It’s Complicated (Medical complications and how to avoid them)

 

Someone dear to me is currently in hospital due to a serious complication of what was supposed to be a relatively straightforward elective procedure.

Too often, risk is a quick conversation as pen hovers over consent form. Even when given the time it deserves, studies show that both doctors and patients tend to underestimate the harm and overestimate the benefits, not just of procedures, but also of common tests, and drugs.

For the majority of people, hospital care is safe, but according to a 2016 study by the Canadian Patient Safety Institute, 1 out of every 18 hospitalizations in Canada in 2014–2015 involved at least 1 occurrence of harm. 1 in 8 hospitalizations with a harmful event ends in death (compared to 1/32 who would have died even without a medical complication/error).

Analyzing medical death rate data over an eight-year period, Johns Hopkins patient safety experts have calculated that more than 250,000 deaths per year are due to medical error in the United States. Their figure indicates that medical error is the third leading cause of death in the U.S..
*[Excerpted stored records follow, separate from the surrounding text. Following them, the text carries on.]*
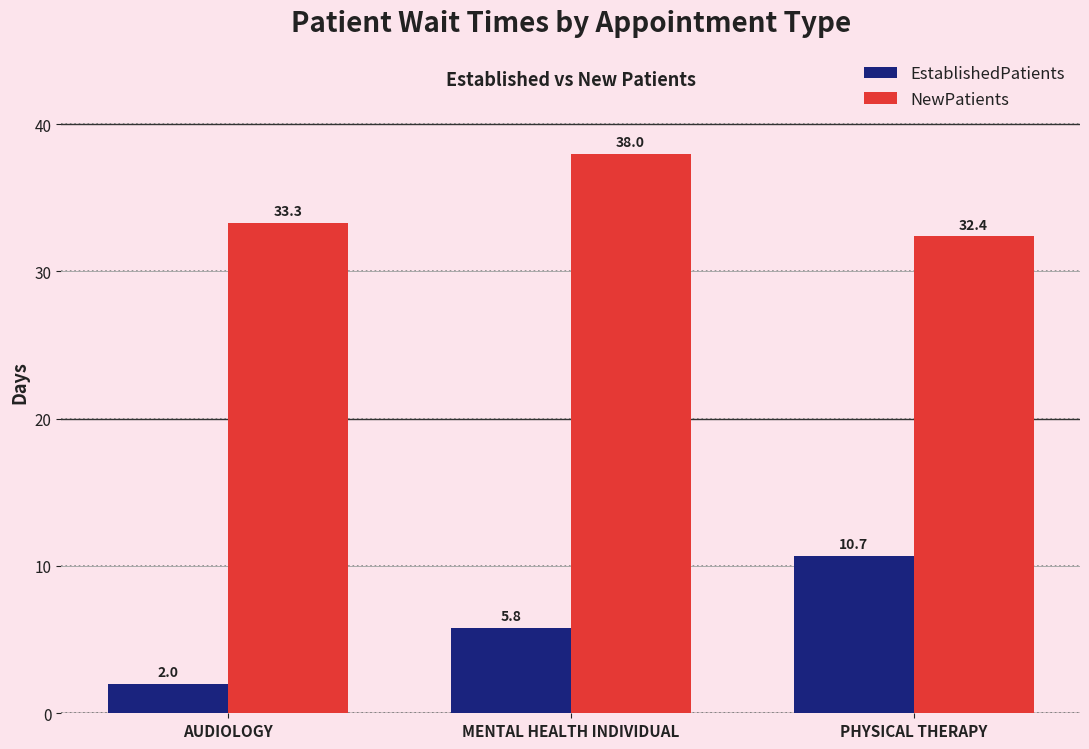

Rank the series by their average value, from highest to lowest.

NewPatients, EstablishedPatients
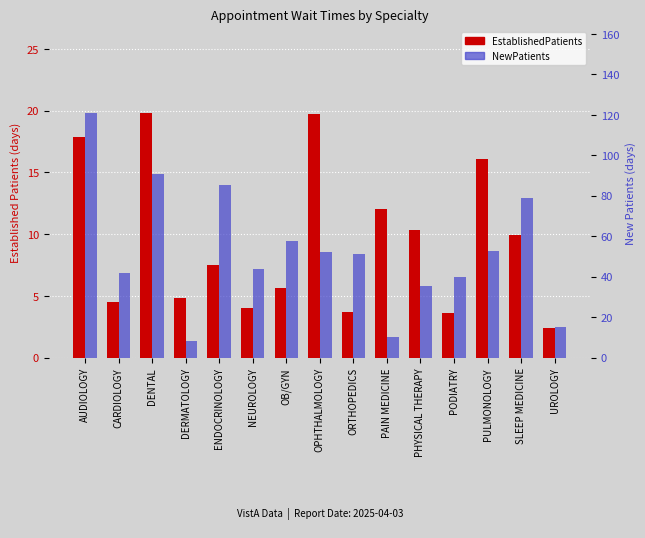

Which category has the lowest value in the EstablishedPatients series?

UROLOGY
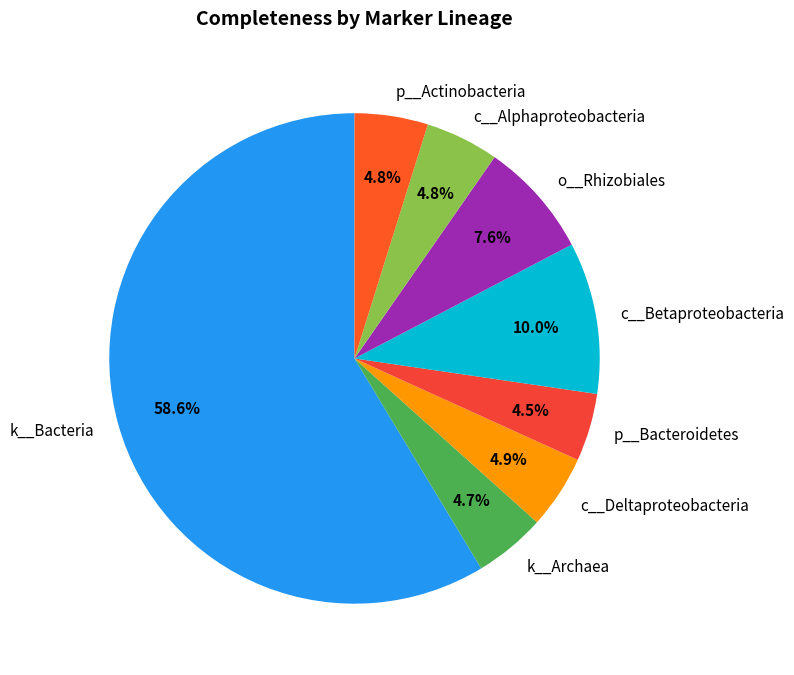

What percentage is NOT represented by c__Betaproteobacteria?

90.0%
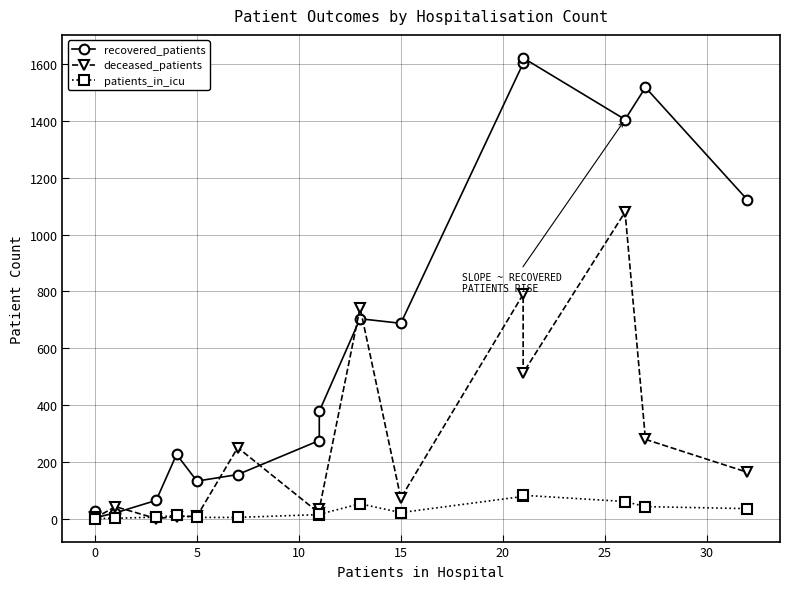

Rank the series at 0 from lowest to highest value.

patients_in_icu, deceased_patients, recovered_patients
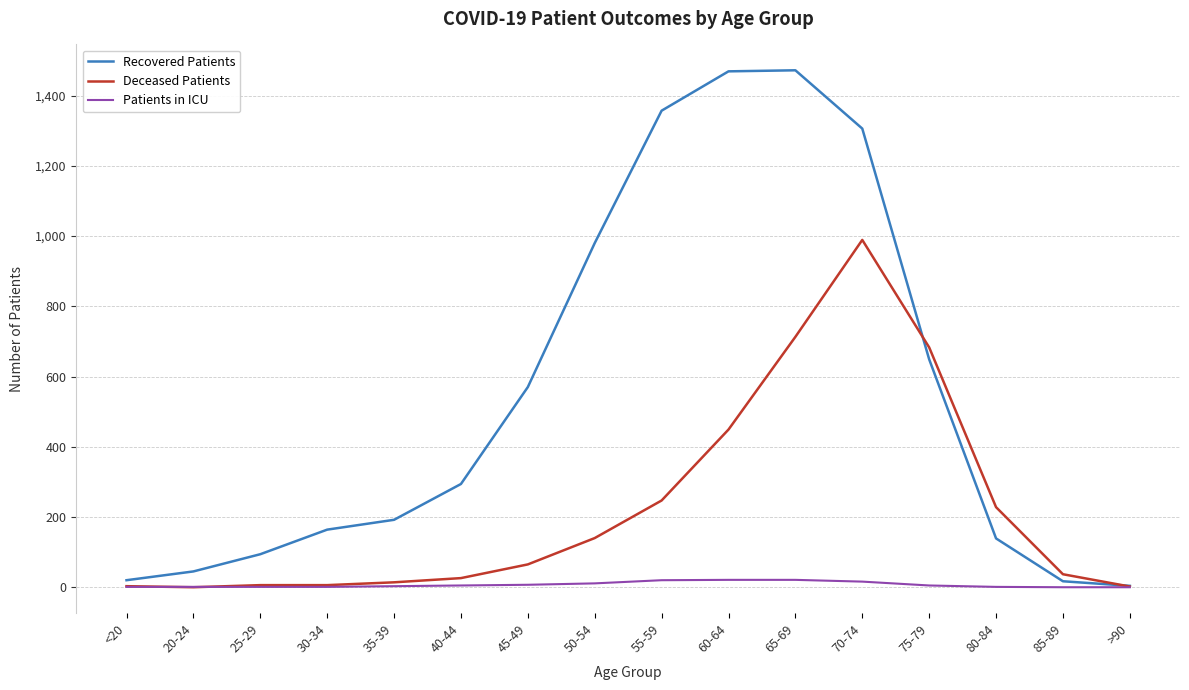

What is the difference between the second highest and second lowest values in the Recovered Patients series?

1452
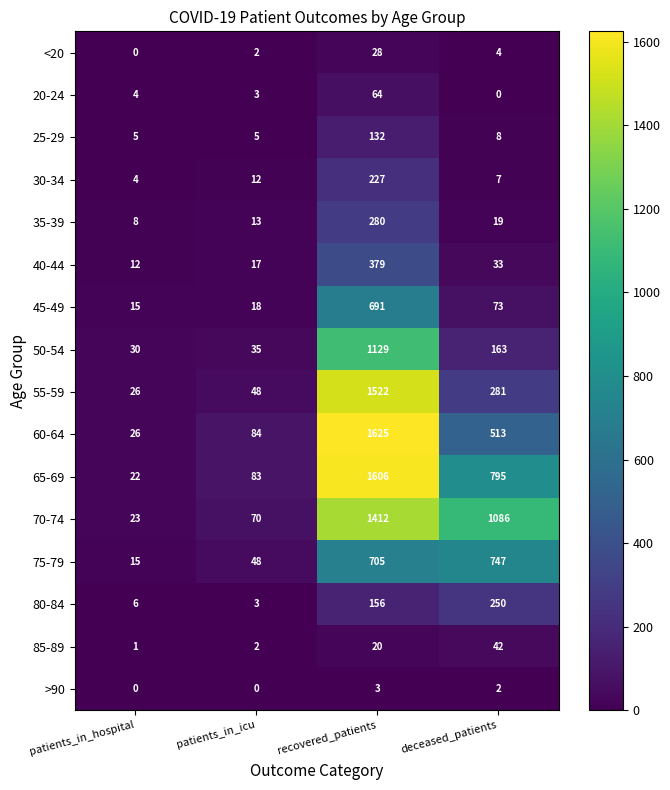

Which series changed the most between patients_in_hospital and patients_in_icu?

65-69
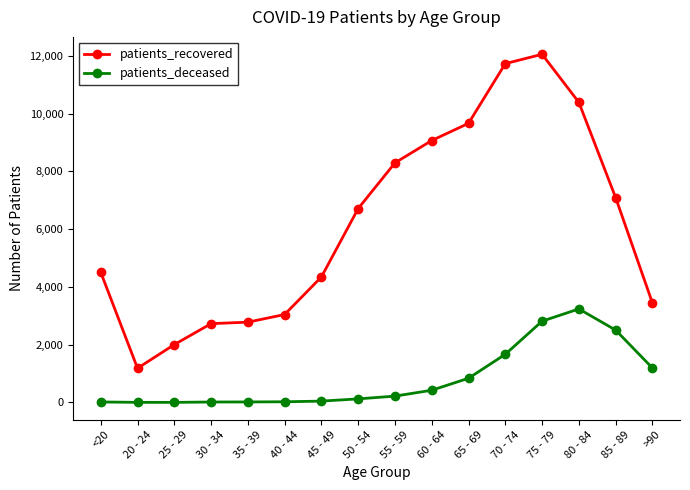

Where is patients_recovered nearest to the value 6616?

50 - 54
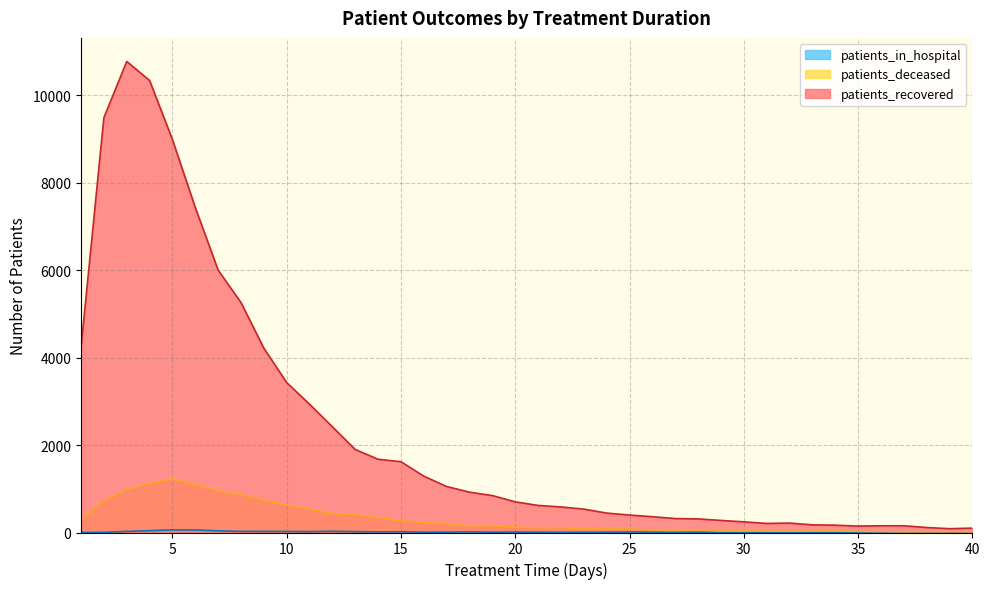

How many values in the patients_in_hospital series are below 8?

19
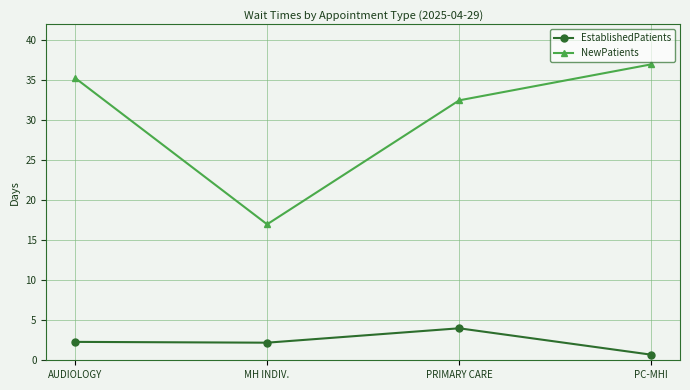

Is it true that NewPatients equals 37.0 at PC-MHI?

True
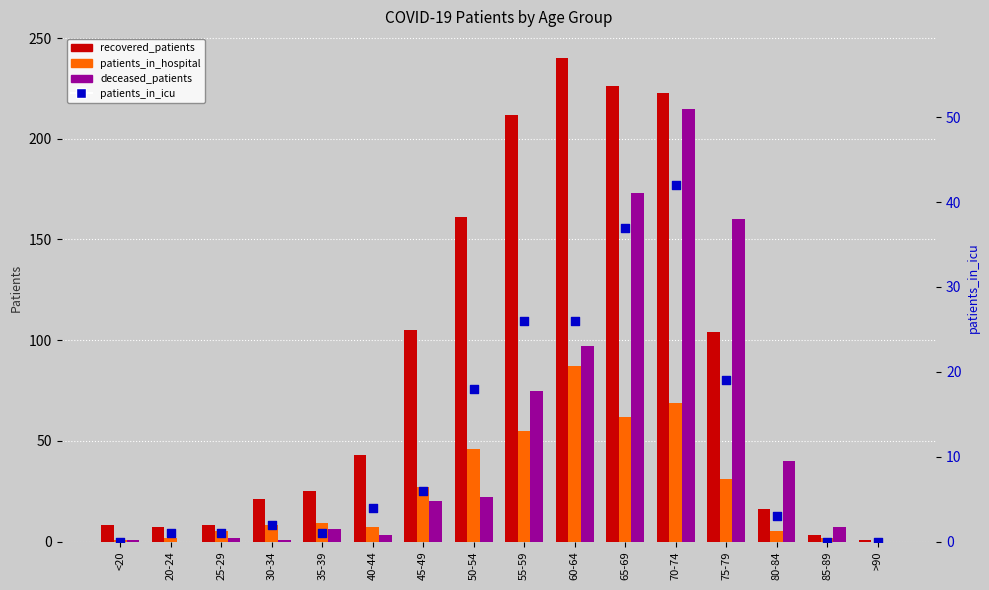

Which series contains the lowest Y value?

patients_in_hospital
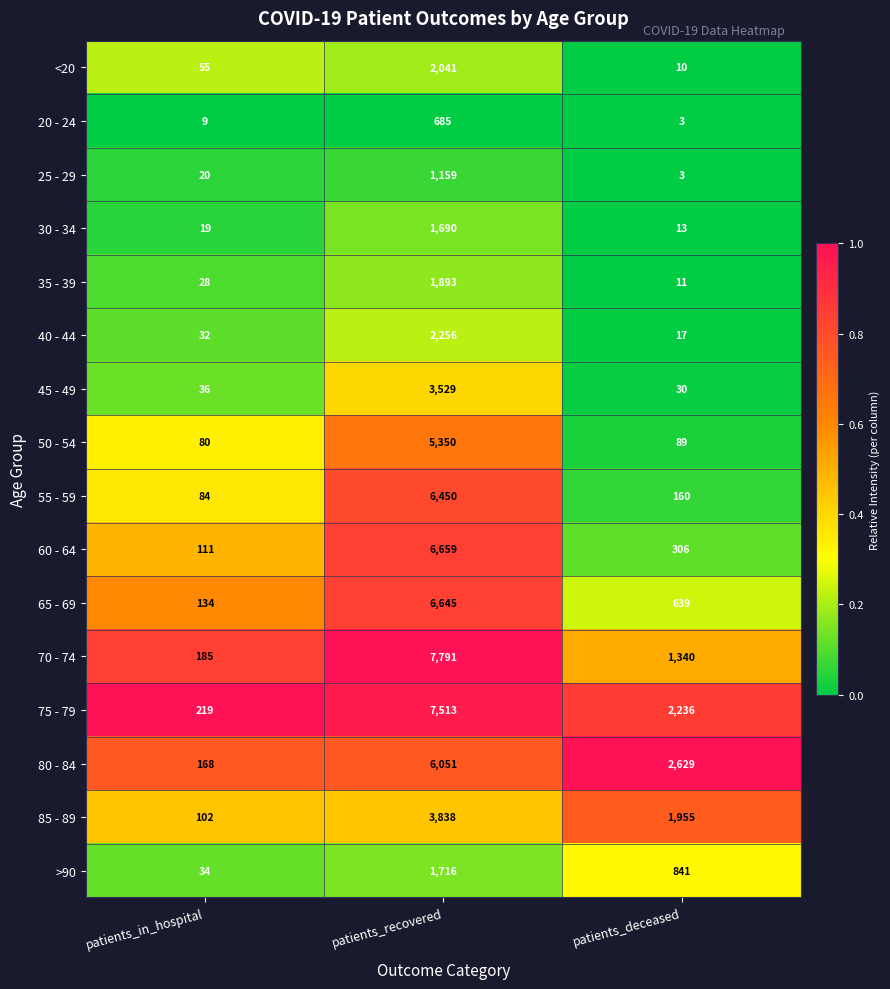

Which series changed the most between patients_recovered and patients_deceased?

70 - 74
At first glance, this statistic seems improbable. However, complications beget complications. A nick in an artery during a routine procedure may lead to a blood vessel dissection and clot, which, in order to prevent a pulmonary embolism, may require anticoagulation, which increases one’s risk of significant bleeding, and so on.

My cousin died in his early twenties, due to an uncontrollable hemorrhage during an elective tonsillectomy. Not only were his family and friends devastated, his surgeon was so affected that she had to take time off from practicing medicine.pexels-photo-263337

Professor Hoffman, from Bond’s Centre for Research in Evidence-Based Practice, says that doctors’ inaccurate expectations of benefit and risk may be driven by “therapeutic optimism”, underpinned by a desire to help. It can also come from losing touch with latest evidence, pressure from patients, or financial incentives.

The culture of blaming and shaming that persists in many hospitals makes it difficult to address this issue. When my friend’s husband had surgery for a complex ruptured appendix, he was, she said, the star of the ward. The surgeon loved bringing students around to see him. When, two weeks later, her husband was readmitted for a bad post-op infection, they noticed that the surgeon never brought students around anymore. “But wouldn’t that have been the great learning opportunity,” my friend asked, “seeing what could go wrong and how to manage that?”

The good news is that the death rate from complications of medical and surgical care in adults has been declining over the past decade. The tradition of blaming and shaming those involved in a safety incident is being replaced with a culture of openness and learning. Health care leaders have come to understand the importance of focusing of safety and quality improvement. But there is still a long way to go.

Here are some things patients and doctors can do to continue to minimize risk:

Patients:

  • Ask if your procedure is absolutely necessary, and if not, whether the hoped-for results will have an extraordinary enough impact on your life to assume the risks involved. If not, stop here.

If you must proceed…

  • Ask questions about the procedure and the potential risks.
  • Ask how your doctor will be communicating with or supervising any student learners involved in your care.
  • Determine what the follow up will be after the procedure.
  • Have a family member/friend with you as often as possible while in the hospital.

Doctors:

  • Communicate clearly and gain informed consent. This may mean taking extra time, or obtaining a translator. Ask the patient to repeat the risks back to you.
  • Stay up to date on standards of care. Procedures that used to be common practice may now be deemed unnecessary in many patients, such as cardiac stents or arthroscopy.
  • Remember that your trainees are often sleep deprived and overworked, and need your close supervision. In the end, if something goes wrong, it is you who will be considered at fault, so this is in both of your interests.
  • Share your medical errors/ complications with your students. We all make them, and there is no better learning opportunity.

 

“Do as much as possible for the patient, and as little as possible to the patient.”